### Verilen Metin
***
Yeni anayasal düzenlemelerin, milli birlik ve toplumsal dayanışmamızı güçlendirecek biçimde, dışlayıcı olmayan, kapsayıcı bir yaklaşıma sahip olması elzemdir. Temel hak ve hürriyetleri güvence altına alan, demokratik, laik ve sosyal hukuk devleti anlayışını kuvvetle teyit eden bir nitelikte olması, yeni anayasal düzenlemelerin gücünü ve sürdürülebilirliğini arttıracaktır.''
-SAYDAMLIK-
Konuşmasında, Türkiye'nin saydamlık konusundaki performansına da değinen Cumhurbaşkanı Abdullah Gül, ''Biliyorsunuz, Türkiye, başta BM Yolsuzlukla Mücadele Sözleşmesi olmak üzere, yolsuzlukla mücadele konusundaki başlıca uluslararası sözleşmelere TBMM'nin kabul ettiği yasalarla taraf olmuş, bu çerçevede uluslararası yükümlülüklere girmiş bulunmaktadır'' dedi.
Türkiye'de, saydamlık düzeyinin yükselmesine olan ihtiyacın devam etmekle birlikte, toplumdaki demokratikleşme ve modernleşmeye paralel olarak, mevzuatta yapılan yenilikler sonucunda, bu alanda tedrici ve göreceli de olsa, bazı iyileşmeler olduğuna dikkat çeken Cumhurbaşkanı Gül, şöyle devam etti:
''Bağımsız bir kurum olan ve dünyada referans olarak gösterilen Uluslararası Saydamlık Kurumu'nun her yıl yayınladığı veriler incelendiğinde, Türkiye'nin bu endeksteki notunun ve sıralamadaki yerinin, mütevazı ölçülerde de olsa, giderek yükselmekte olduğu görülmektedir. Bu mütevazı iyileşmede, mevzuatımızdaki uyarlamaların yanısıra, başta TBMM, Hükümet ve Muhalefet, Yargı ve basın-yayın organları olmak üzere bütün kurumlarımızın ve vatandaşlarımızın duyarlılığı etkili olmuştur. Türk özel sektörünün kendisini bu alandaki çağdaş ölçütlere uyarlamasındaki başarısı da bunda rol oynamıştır. Gelinen nokta bir iyileşmeye işaret etse de bunun yeterli olduğunu söylemek tabiatıyla mümkün değildir. Bu eğilimin geriye doğru gitmesi ise, hiçbir şekilde kabul edilemez bir gelişme olacaktır.
Tarihimizdeki Ahilik kurumundan başlayarak, iş ahlakı konusunda derin geleneği bulunan Türk toplumunun bu alanda çevresine de örnek olacak bir düzeye yükseleceğine içtenlikle inanıyorum, bunu temenni ediyorum.
***
### Veriler
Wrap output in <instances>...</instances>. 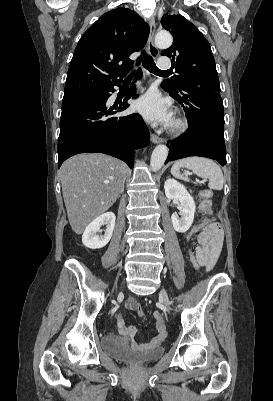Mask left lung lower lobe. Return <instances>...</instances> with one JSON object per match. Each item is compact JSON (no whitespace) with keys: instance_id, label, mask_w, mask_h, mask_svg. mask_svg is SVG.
I'll use <instances>...</instances> for the list:
<instances>
[{"instance_id":"left-lung-lower-lobe-1","label":"left lung lower lobe","mask_w":273,"mask_h":401,"mask_svg":"<svg viewBox=\"0 0 273 401\" xmlns=\"http://www.w3.org/2000/svg\"><path fill=\"white\" fill-rule=\"evenodd\" d=\"M161 87L165 90L162 84ZM169 93L185 108L189 129L176 140L168 141L169 156L165 163L201 156L225 165L224 108L220 92L206 87H191Z\"/></svg>"}]
</instances>
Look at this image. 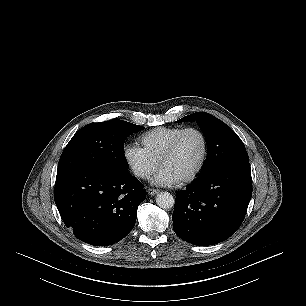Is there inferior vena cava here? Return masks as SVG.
Listing matches in <instances>:
<instances>
[{
	"instance_id": "602c4592",
	"label": "inferior vena cava",
	"mask_w": 306,
	"mask_h": 306,
	"mask_svg": "<svg viewBox=\"0 0 306 306\" xmlns=\"http://www.w3.org/2000/svg\"><path fill=\"white\" fill-rule=\"evenodd\" d=\"M135 174L138 175V176H141V177H148L149 176V173L147 171H143V170H138V171H136Z\"/></svg>"
}]
</instances>
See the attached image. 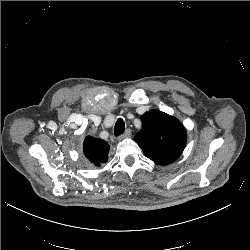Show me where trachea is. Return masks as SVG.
<instances>
[{
	"label": "trachea",
	"instance_id": "3493384b",
	"mask_svg": "<svg viewBox=\"0 0 250 250\" xmlns=\"http://www.w3.org/2000/svg\"><path fill=\"white\" fill-rule=\"evenodd\" d=\"M124 131H125V123H124L123 119L119 118L115 124V127H114V134L117 137V136L123 134Z\"/></svg>",
	"mask_w": 250,
	"mask_h": 250
}]
</instances>
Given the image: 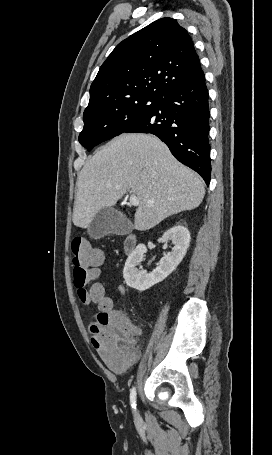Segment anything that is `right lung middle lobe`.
<instances>
[{
  "label": "right lung middle lobe",
  "mask_w": 272,
  "mask_h": 455,
  "mask_svg": "<svg viewBox=\"0 0 272 455\" xmlns=\"http://www.w3.org/2000/svg\"><path fill=\"white\" fill-rule=\"evenodd\" d=\"M161 99V96L155 95H136L85 111L84 128L79 135V142L88 151L92 150L94 146L124 133L148 116L157 108Z\"/></svg>",
  "instance_id": "dd1d6c3e"
}]
</instances>
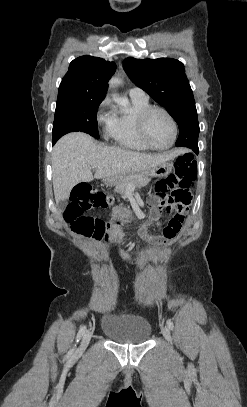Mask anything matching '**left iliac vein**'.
<instances>
[{"mask_svg": "<svg viewBox=\"0 0 247 407\" xmlns=\"http://www.w3.org/2000/svg\"><path fill=\"white\" fill-rule=\"evenodd\" d=\"M162 334H163L164 338H165L169 343H171V333H170V329H169L168 326H164V327L162 328Z\"/></svg>", "mask_w": 247, "mask_h": 407, "instance_id": "1", "label": "left iliac vein"}]
</instances>
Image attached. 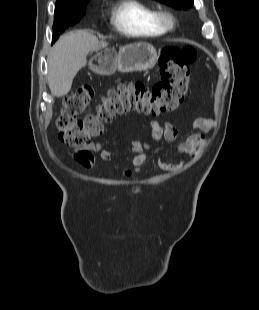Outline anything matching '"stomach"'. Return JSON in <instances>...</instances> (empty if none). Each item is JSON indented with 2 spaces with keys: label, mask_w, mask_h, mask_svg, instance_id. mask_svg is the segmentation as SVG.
<instances>
[{
  "label": "stomach",
  "mask_w": 259,
  "mask_h": 310,
  "mask_svg": "<svg viewBox=\"0 0 259 310\" xmlns=\"http://www.w3.org/2000/svg\"><path fill=\"white\" fill-rule=\"evenodd\" d=\"M158 60L156 49L149 43L138 42L125 45L118 54L105 48L96 53L89 62L90 69L98 75L146 71L154 67Z\"/></svg>",
  "instance_id": "stomach-1"
}]
</instances>
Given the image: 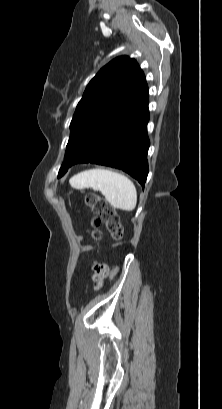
***
### Çözülecek Problem
Verilen metindeki "Türk özel sektörünün kendisini bu alandaki çağdaş ölçütlere uyarlamasındaki başarısı da bunda rol oynamıştır." cümlesini İngilizceye çevirin.

### Çözüm
The Turkish private sector's success in adapting itself to contemporary standards in this field has also played a role in this.